In my adult life I've had about 30 different roommates, in three different countries (the result of being in a work study program and then a very mobile field) - friends, total strangers, male, female, working, students, unemployed, single, engaged, married, divorced, separating. And none of those situations were bad - a few got kind of annoying, and some were really good ones where I regretted having to leave. So I definitely don't think that the two options you have are to live on your own, or have to deal with crappy roommates, bad treatment, and broken friendships. Not to mention that in some housing markets, living alone is not an option, particularly for students or starting salaries.
And I do think that the roommate in the OP's case is going over the bounds of what is reasonable, when you combine it all.
Personally, I'd say that if someone has an SO over more than twice a week, it needs to be on the specific agreement of roommates, and the rent and/or utilities need to be adjusted, because they are using space, taking up your hot water, etc. And someone you've been dating for less than a month is *not* in the category of letting them use the apartment when you're not there. You stay with them, or you wake them up in the morning so they can leave with you.

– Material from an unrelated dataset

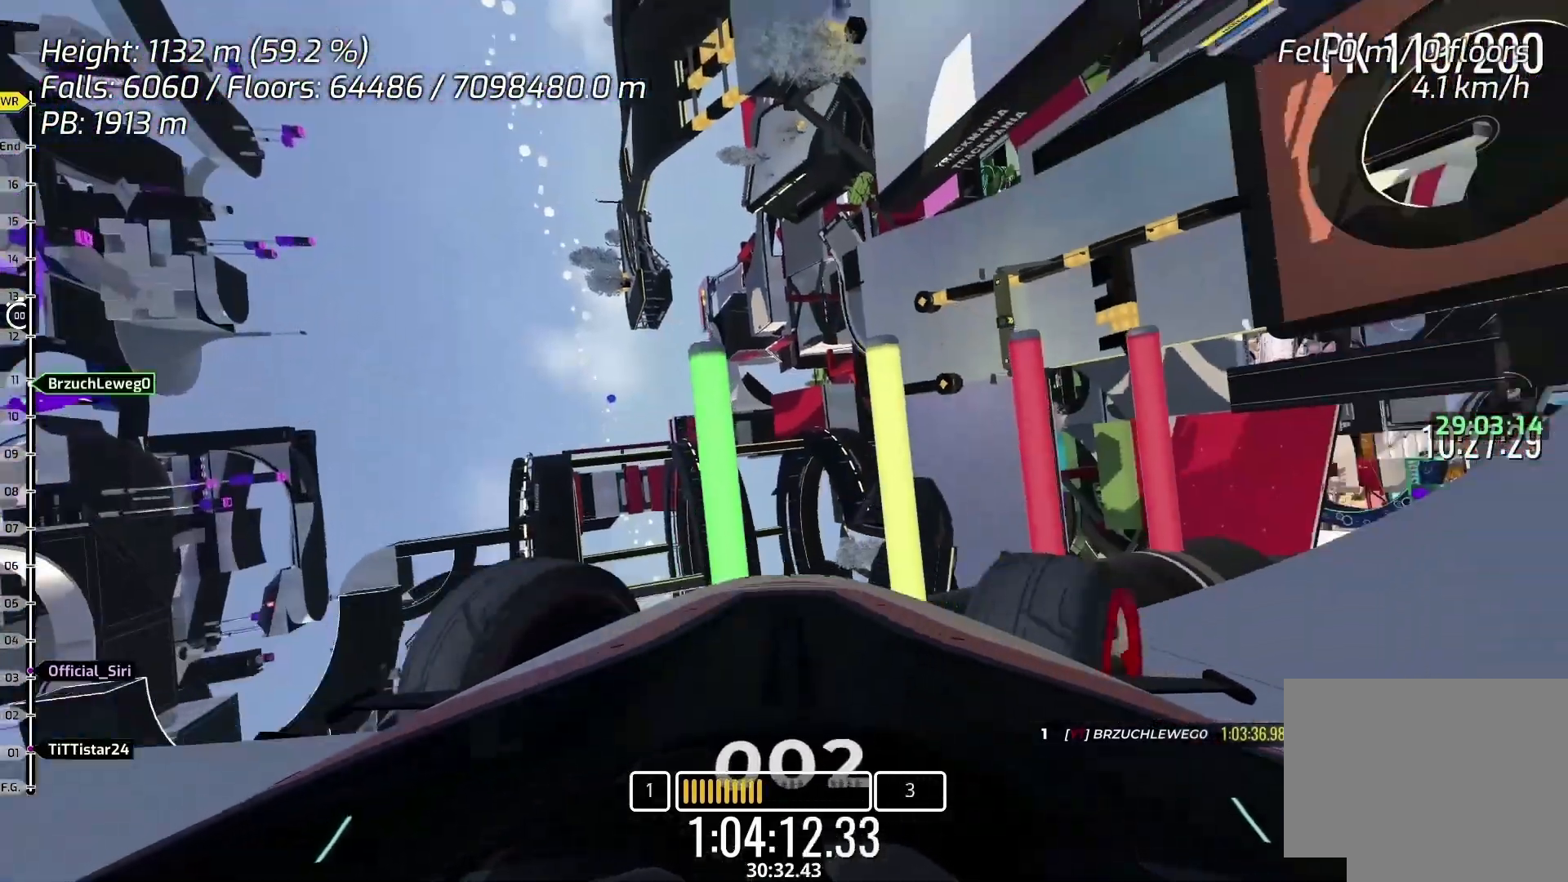
{"keys": ["left", "up"], "events": [[67, "up", "down"], [100, "right", "up"], [500, "left", "down"]]}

The smoking girlfriend - my understanding is that she doesn't smoke in the apartment, but that the smoke smell clinging to her clothes bothers the OP. If that's the case, then I think that's something the OP has to live with, unless it were discussed in advance - "No smoking in the apartment" is very different from "No smokers in the apartment". It's similar to, say, having a peanut allergy and needing a peanut free apartment. It's not an unreasonable requirement for a serious allergy, but it needs to be discussed before moving in, not declared afterwards, even if it's a serious health issue.
Having random guests over - that depends a lot on frequency, the behaviour of the guests, and the inconvenience to the other roommates. I suspect the OP wouldn't be as annoyed if her roommate's crashers were sleeping in the roommate's room, and leaving quietly in the morning, rather than vomiting in a bucked and passing out in the living room. Having guests over 1/3 of the time on average is well beyond having the occasional person crashing. I would also say that having longer term visitors (more than one night) should be addressed on a case by case basis.
And I have heard horror stories from people who lived alone. Spending more than half their income on rent for a terrible apartment is one, or the unhappiness of working a mainly solitary job and coming home to an empty apartment every night, while living in an unfamiliar and/or foreign environment where they don't have many social contacts.